If everything we’ve talked about above holds true, the two biggest issues that need to be addressed are poor opportunities for employee growth and an inflexible work environment. The first issue is far more complicated than the second, as it requires a shift in corporate culture that allows for employees to expand their horizons over the course of their employment. This doesn’t just mean allowing employees to take on new responsibilities, it means allowing for employees to explore career shifts into other roles, employee development plans to support career goals, opportunities for promotion, and training opportunities to support professional development. For cybersecurity professionals in particular this is absolutely critical, as having the ability to learn the latest trends and technologies is essential to staying ahead of the curve.

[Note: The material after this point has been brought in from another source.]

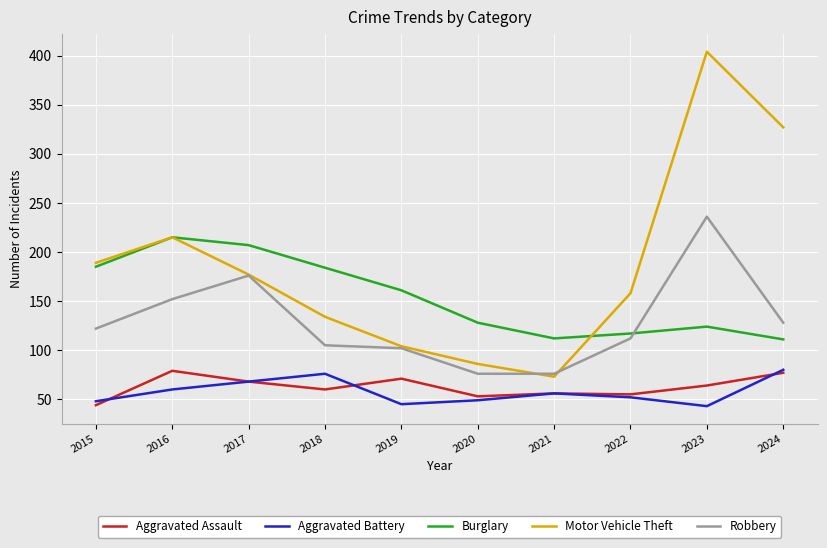

Which series has the widest spread of values?

Motor Vehicle Theft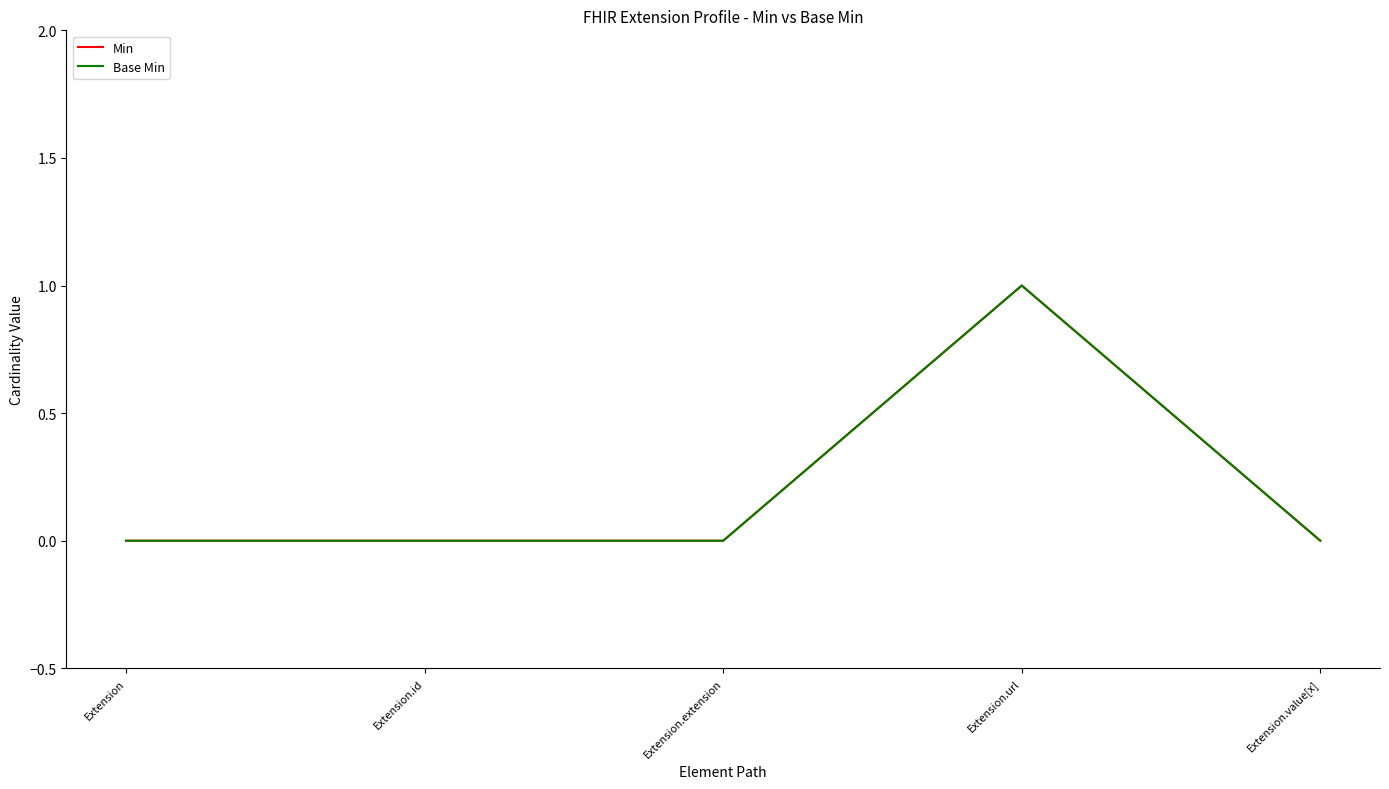

Does the chart display data point markers on the line(s)?

No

The second issue is perhaps the simplest to solve, but it’s still not the easiest thing in the world. Flexibility in the workplace means more than just allowing for employees to telecommute, because it also means empowering employees to create a healthier work-life balance that allows them to combat burnout to ensure long-term performance. Employees want to retain the autonomy over their work environment that they obtained during the pandemic, and skilled employees are far more likely to test the waters of the labor market if they are not afforded that autonomy. Employers need to adapt to the new demands of the labor market, and part of that concession will be allowing for greater flexibility on where, when, and how employees do their work.
Increasing automation in cybersecurity can help in both regards by eliminating repetitive and menial work that staff simply do not find rewarding or that may be unnecessarily taxing. This approach is also advantageous in terms of decreasing the need for a large cyber/IT workforce focused on the mundane. This is a boon for both employees and employers as it has the short-term effect of freeing up employee time to facilitate professional growth in new directions while also having long-term efficiency benefits for the employer.
All in all, the Great Resignation is an ongoing phenomenon that will eventually be a case study in economic journals everywhere. It’s a rapid change from the status-quo of pre-pandemic times, and only the future will tell how long these new market conditions last. In the short-to-medium term outlook, though, there remains a vast disparity in the number of jobs available and workers willing to work them; meaning that at least for the next year, it will be a worker’s market.